A few years ago, George Barna and his good friend Bill Hybels, the former pastor of Chicago’s Willow Creek Community Church, which was the flagship of the seeker-sensitive church growth movement, were both forced by Barna’s own research to painfully confess that the church under their seeker-sensitive tutelage had not gained ground and influence in the world, but lost it. Barna’s research incontrovertibly proved that the seeker-sensitive church model is only adept at drawing crowds, not at making disciples. As Focus on the Family poignantly put it: “If you simply want a crowd, the ‘seeker-sensitive’ model produces results. If you want solid, sincere, mature followers of Christ, it’s a bust.”

 

Years ago the famous Frenchman, Alexis de Tocqueville, wrote the following about his search for America’s greatness: “I sought for the greatness of the United States in her commodious harbors, her ample rivers, her fertile fields, and boundless forests—and it was not there. I sought for it in her rich mines, her vast world commerce, her public school system, and in her institutions of higher learning—and it was not there. I looked for it in her democratic Congress and her matchless Constitution—and it was not there. Not until I went into the churches of America and heard her pulpits flame with righteousness did I understand the secret of her genius and power. America is great because America is good, and if America ever ceases to be good, America will cease to be great!" Well, the flame has gone out in our pulpits and today’s America has ceased from being either good or great.

     

As I've said for years, there is no way to grow a big church in today’s truth-hating world by preaching the pure and unadulterated truths of God’s Word. All true preachers of God's truth today, just like the Apostle Paul, as well as all true preachers of God's truth throughout time, will be persecuted by the world, never popular within it (2 Timothy 3:12).
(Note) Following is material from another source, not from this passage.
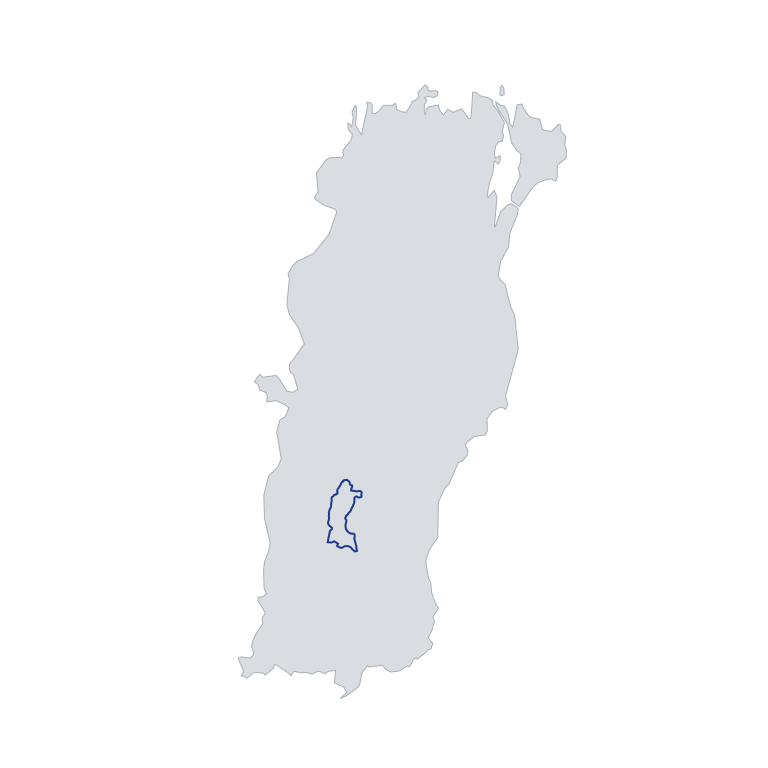 Elazig on a map of Turkey (Robinson projection), rotated 103°
{"feature_id": "TUR-2282", "entity_name": "Elazig", "entity_type": "Province", "adm_level": 1, "iso_a3": "TUR", "parent_name": "Turkey", "parent_adm1": "", "projection": "robinson", "projection_center": [39.185, 38.778], "detail": "fine", "context": "in_parent", "style": "outline", "palette": "blue", "viewbox_px": 768, "rotation_deg": 103, "n_neighbors": 0, "source": "natural_earth", "source_scale": "10m", "svg_char_len": 5478}
<svg xmlns="http://www.w3.org/2000/svg" viewBox="0 0 768 768"><g transform="rotate(103 384 384)"><path d="M589.9,280.6L600.2,284.0L603.6,281.5L612.9,281.8L621.4,283.7L625.9,278.1L631.8,278.7L633.0,281.6L635.8,282.6L644.6,289.8L643.6,290.7L645.8,293.4L653.3,295.1L654.1,298.8L660.0,304.2L663.2,312.7L661.5,318.5L658.3,322.2L663.2,334.9L661.8,336.5L671.0,340.7L682.5,340.0L686.2,341.8L697.5,351.9L700.3,355.8L692.6,351.0L688.4,355.1L686.3,365.0L674.2,366.8L676.2,373.3L679.5,376.3L678.5,382.4L679.5,384.8L682.9,388.8L682.5,394.3L684.0,400.1L684.1,407.0L689.2,409.1L687.0,412.3L681.6,426.4L682.0,427.5L685.8,427.9L694.4,434.4L692.9,436.5L694.1,445.6L701.6,451.4L700.4,454.4L700.7,457.4L695.4,456.1L684.7,464.1L683.4,463.9L681.9,461.1L681.4,453.1L678.8,451.0L675.4,450.5L669.5,454.1L664.1,454.0L658.8,453.3L644.5,448.3L639.3,450.0L633.8,448.1L623.3,458.0L620.0,458.8L618.4,453.9L614.7,451.2L610.0,454.9L591.8,459.6L583.4,460.4L573.1,458.8L564.6,459.2L541.5,470.3L519.3,476.1L499.5,475.6L488.7,468.8L480.2,467.2L454.8,477.7L442.3,477.3L438.2,473.0L428.7,471.2L426.6,475.3L424.5,485.2L427.7,494.3L422.4,494.8L418.9,496.8L417.9,503.6L413.0,506.3L411.3,510.5L410.4,510.6L402.5,507.1L404.7,503.8L400.0,491.2L402.4,487.3L412.8,477.0L412.6,471.0L408.3,466.8L395.2,474.4L393.9,477.3L390.9,479.5L386.1,480.4L363.0,470.6L349.3,479.3L337.5,491.8L328.6,496.4L302.8,499.9L298.2,502.3L289.4,499.7L284.3,496.3L272.7,482.0L250.5,471.3L226.7,468.7L224.6,471.4L223.4,482.4L219.3,492.8L217.3,493.9L212.1,491.3L193.6,497.4L178.2,490.6L175.6,487.6L172.5,475.6L170.3,474.7L167.7,476.4L165.1,476.4L154.1,471.2L148.1,470.8L144.2,475.9L138.2,478.0L138.1,476.6L140.6,473.3L131.1,473.9L126.0,476.4L119.3,474.9L119.8,473.5L125.4,471.9L138.1,470.0L146.4,462.0L116.4,462.4L113.4,464.2L113.1,460.0L114.9,458.1L122.9,456.6L122.5,453.1L117.8,449.4L112.7,447.4L110.7,438.7L108.1,436.5L108.5,435.3L113.5,433.8L114.8,427.4L114.2,423.5L104.7,420.1L102.5,420.4L100.3,417.1L96.2,414.6L92.8,416.6L83.3,411.4L85.2,407.7L87.7,407.8L88.2,404.8L86.6,399.9L86.9,397.4L89.0,396.7L91.4,397.2L93.7,400.1L93.7,405.7L96.2,409.1L98.1,405.7L102.5,407.5L110.5,405.8L112.1,404.3L106.3,404.5L104.2,403.1L99.9,393.9L104.9,391.2L108.5,386.7L102.1,383.7L103.6,377.4L98.3,370.3L106.3,361.2L106.0,359.8L103.6,359.3L79.7,363.2L79.5,359.1L81.5,355.5L81.7,346.7L83.0,342.0L87.5,340.6L93.2,333.7L102.4,325.5L111.4,325.7L115.2,323.4L120.6,323.3L122.0,326.5L126.6,328.7L134.9,328.4L139.0,326.2L135.4,322.2L140.2,321.0L143.9,321.9L141.7,326.3L142.8,326.7L153.6,325.4L164.8,326.5L177.3,325.9L179.0,324.5L170.4,320.1L176.2,316.2L179.4,315.5L205.6,311.9L205.8,311.0L189.9,309.1L181.9,303.9L179.7,301.1L181.7,294.3L183.5,292.5L189.2,292.2L208.7,295.3L222.8,293.5L238.0,298.0L252.6,297.1L255.7,295.0L259.6,288.5L280.6,277.7L288.0,272.0L320.4,261.0L368.3,262.9L376.8,258.6L381.6,260.1L380.2,262.9L380.5,265.6L386.1,272.1L394.6,275.9L406.5,272.7L410.8,273.9L414.8,284.2L422.2,290.3L425.6,290.8L430.2,287.2L434.5,286.8L441.5,290.3L443.9,294.0L466.9,298.2L471.6,301.3L487.1,304.4L521.5,297.1L534.1,302.1L544.6,303.7L549.1,302.9L563.0,297.1L567.3,293.7L576.0,290.9L586.8,284.3L589.9,280.6ZM147.7,262.4L146.6,267.0L148.4,272.1L152.9,279.1L157.6,282.6L180.5,292.1L176.8,301.1L170.9,302.4L151.1,298.1L142.8,301.8L137.0,300.8L128.8,302.5L126.2,307.8L120.2,314.0L103.7,321.6L88.3,336.6L83.9,338.6L86.1,333.5L86.2,328.9L92.9,323.7L102.1,319.7L104.7,316.4L82.0,317.0L80.1,312.4L82.4,311.5L90.2,303.2L91.2,299.9L90.9,291.8L100.1,287.1L100.9,285.2L100.0,277.2L91.7,272.6L92.0,270.3L98.2,268.2L101.9,262.6L110.8,261.5L115.1,258.8L122.8,257.4L131.9,264.4L143.4,261.7L147.7,262.4ZM76.4,336.1L68.7,337.4L66.4,336.1L68.9,333.7L74.9,332.0L76.7,334.4L76.4,336.1Z" fill="#d9dde1" stroke="#a8b0b8" stroke-width="1"/><path d="M527.5,389.9L530.7,389.7L533.8,388.5L535.8,386.4L536.7,384.6L537.2,382.7L537.0,381.3L536.7,379.7L537.1,379.1L537.7,378.6L539.4,378.3L541.2,378.2L548.8,374.3L549.9,374.0L552.7,372.8L553.7,374.8L552.3,377.4L550.6,379.6L550.0,382.4L550.8,385.6L552.8,387.9L553.4,389.2L553.2,390.7L552.8,392.3L552.2,393.4L551.1,393.0L550.0,392.8L548.5,397.1L550.3,399.6L550.6,401.4L550.8,403.3L539.6,403.6L539.1,403.5L537.9,402.6L537.2,402.2L535.7,402.5L535.1,403.8L534.4,405.1L533.6,406.3L532.5,407.0L531.4,407.4L528.8,407.2L526.3,407.4L525.4,408.0L522.8,408.3L521.4,408.9L518.6,408.7L515.8,408.0L511.2,408.7L509.9,408.6L507.1,409.5L506.0,409.3L505.0,408.4L504.4,408.0L503.6,407.9L503.5,407.7L502.8,406.5L502.5,406.3L501.6,405.7L501.9,405.4L501.1,404.8L500.0,405.0L498.0,405.7L497.0,405.6L494.3,404.3L494.1,404.3L493.9,404.4L493.7,404.4L493.1,403.9L492.1,403.6L490.1,403.4L489.7,403.2L489.3,403.0L488.8,402.6L488.3,401.9L487.9,401.7L487.5,402.1L487.0,401.6L486.5,400.9L486.2,400.1L486.1,399.4L486.0,399.1L485.8,398.8L485.7,398.5L486.2,397.7L486.4,396.9L486.6,396.5L487.0,395.9L487.5,395.4L488.2,395.0L489.0,394.9L489.4,394.6L489.8,394.0L490.0,393.3L489.8,392.6L490.2,392.1L491.1,392.0L494.7,392.3L495.1,392.2L495.2,391.8L495.1,391.2L495.3,391.0L494.9,389.7L494.9,388.8L494.8,386.3L494.3,385.2L493.8,384.1L493.8,382.4L494.7,381.3L497.0,381.2L497.9,380.8L499.0,380.6L500.2,382.4L500.3,383.6L499.8,384.7L499.8,385.8L501.2,387.1L502.1,387.1L504.7,386.5L507.4,386.3L508.8,386.9L509.1,386.8L509.8,386.7L510.1,386.7L511.1,387.3L512.2,387.4L513.5,387.8L514.9,387.9L516.4,388.6L517.9,389.5L519.4,390.0L520.0,390.4L520.7,391.3L521.0,391.2L521.6,391.1L522.4,391.5L523.2,391.7L524.3,391.1L525.1,390.0L526.3,389.8L527.5,389.9Z" fill="none" stroke="#1e3a8a" stroke-width="2"/></g></svg>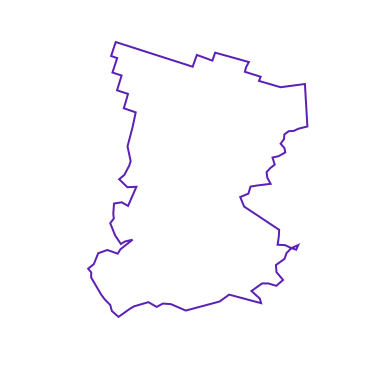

In fact, the Apostle Paul taught that the distinguishing mark of a true man of God was his suffering for the truth’s sake at the hands of the world, not his being seen by the world as a success within it.

 

According to the Apostle Paul, the true success of a true minister of God is to be gauged by whether or not he is "pure from the blood of all men,” because he faithfully preaches “the [whole] counsel of God" (Acts 20:26-27). Interestingly, Paul immediately proceeded from his characterization of the true minister of Christ to caution the church about a coming influx of false ministers of Christ, who would “enter” the church as "grievous wolves…speaking perverse things" in order "to draw away disciples after themselves" (Acts 20:28-30). Tragically, as George Barna’s research proves and the Apostle Paul himself predicted, many present-day pulpits are filled with charlatans who refuse to preach the whole truth, but instead tickle men’s ears, in hopes of making disciples of themselves rather than disciples of Christ (2 Timothy 4:3-4).